Face à la nécessité d’avoir au quotidien accès aux outils numériques, que ce soit dans sa vie professionnelle, privée ou citoyenne, cette inégalité numérique est un symptôme de toutes les autres inégalités sociales que connaissent certains de nos concitoyens, voire un facteur aggravant particulièrement inquiétant chez les jeunes. Sachant que près de 20 % de ces derniers, par manque de maîtrise, renoncent à faire une démarche administrative sur internet, à envoyer un mail important ou à faire un achat, on comprend que l’illectronisme n’est pas qu’une question de manque d’équipement performant. On observe de la même manière de nombreuses inégalités dans d’autres domaines pour cette tranche d’âge.
Réduire cette fracture est un objectif essentiel des politiques publiques, car les inégalités numériques en engendrent d’autres. Il ne sert à rien de distribuer des tablettes aux étudiants si l’on n’intègre pas la formation à ces outils dans la scolarité obligatoire. Monsieur le secrétaire d’État, quelle est votre réponse face à ce défi de société ?

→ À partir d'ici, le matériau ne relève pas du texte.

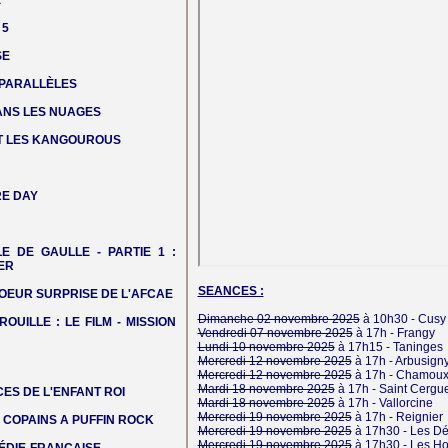
E
 5
SE
 PARALLÈLES
DANS LES NUAGES
T LES KANGOUROUS
E DAY
LE DE GAULLE - PARTIE 1 :
ER
SEANCES :
OEUR SURPRISE DE L'AFCAE
Dimanche 02 novembre 2025
à 10h30 -
Cusy
ROUILLE : LE FILM - MISSION
Vendredi 07 novembre 2025
à 17h -
Frangy
Lundi 10 novembre 2025
à 17h15 -
Taninges
Mercredi 12 novembre 2025
à 17h -
Arbusign
Mercredi 12 novembre 2025
à 17h -
Chamoux-
Mardi 18 novembre 2025
à 17h -
Saint Cergu
ES DE L'ENFANT ROI
Mardi 18 novembre 2025
à 17h -
Vallorcine
Mercredi 19 novembre 2025
à 17h -
Reignier
COPAINS A PUFFIN ROCK
Mercredi 19 novembre 2025
à 17h30 -
Les Dé
Mercredi 19 novembre 2025
à 17h30 -
Les H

Mme la présidente. La parole est à M. le secrétaire d’État.
M. Gabriel Attal, secrétaire d’État auprès du ministre de l’éducation nationale et de la jeunesse. Madame Artigalas, vous avez raison : quand on décide de confiner le pays, de fermer les établissements scolaires et que les enfants ne sont plus face aux enseignants, la grande priorité doit être de permettre à tous les élèves de bénéficier de la continuité éducative, laquelle ne remplacera jamais, par définition, la relation d’un enfant avec son enseignant, son professeur, dans une salle de classe. Il faut alors être le plus efficace possible et toucher le plus grand nombre possible de jeunes.

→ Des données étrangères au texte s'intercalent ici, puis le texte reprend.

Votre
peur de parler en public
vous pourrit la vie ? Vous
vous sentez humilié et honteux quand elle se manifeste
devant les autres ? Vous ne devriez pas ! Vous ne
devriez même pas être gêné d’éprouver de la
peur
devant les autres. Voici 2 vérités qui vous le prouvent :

En ce qui concerne le premier point, je crois que nous avons été au rendez-vous : quand la fermeture des établissements scolaires de l’Oise a été annoncée, nous avons immédiatement mis en œuvre le dispositif « Ma classe à la maison ». Il en a été de même lorsque la fermeture de tous les établissements de France a été décidée, le 12 mars, avant le confinement généralisé. Nous avons pu proposer cette solution parce que nous avions travaillé avec le CNED depuis plusieurs mois, voire plusieurs années, pour être capables de réagir immédiatement au cas où surviendrait ce type d’événement. La plupart des autres pays européens ont mis plusieurs semaines, parfois plusieurs mois, avant de proposer une solution numérique aux enfants. Nous avons pu le faire tout de suite.

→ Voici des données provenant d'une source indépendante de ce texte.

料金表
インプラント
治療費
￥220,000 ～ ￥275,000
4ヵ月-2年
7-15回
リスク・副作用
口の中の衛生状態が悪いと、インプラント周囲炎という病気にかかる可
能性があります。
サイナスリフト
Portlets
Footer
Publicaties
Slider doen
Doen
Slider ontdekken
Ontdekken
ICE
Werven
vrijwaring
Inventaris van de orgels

Notre deuxième défi consistait à atteindre le plus d’enfants possible. Et encore une fois, vous avez raison : il est impossible d’assurer la continuité pédagogique dans les familles modestes qui ne sont pas équipées. C’est la raison pour laquelle nous avons débloqué 15 millions d’euros, en lien avec les cités éducatives et les collectivités locales, pour financer des tablettes et ordinateurs. C’est aussi la raison pour laquelle nous avons conclu un partenariat avec La Poste pour livrer à domicile à 10 millions d’enfants des outils éducatifs sur papier pour compenser l’absence d’accès au numérique.
Nous devons bien évidemment poursuivre dans cette voie. Cette situation doit nous amener à nous interroger sur ce que nous pouvons faire en amont pour réduire la fracture numérique. Comme vous l’avez souligné, on a tendance à penser que tous les jeunes, ceux que l’on appelle les digital natives, maîtrisent parfaitement le numérique. Ce n’est pas vrai : l’illectronisme touche aussi les jeunes. Nous devons aller plus loin. Des états généraux du numérique dans l’éducation se tiendront à la rentrée. Ce sera l’occasion de travailler ensemble pour trouver des solutions qui s’ajouteront aux nouveaux enseignements – je pense aux sciences informatiques et numériques – développés dans le cadre du nouveau lycée.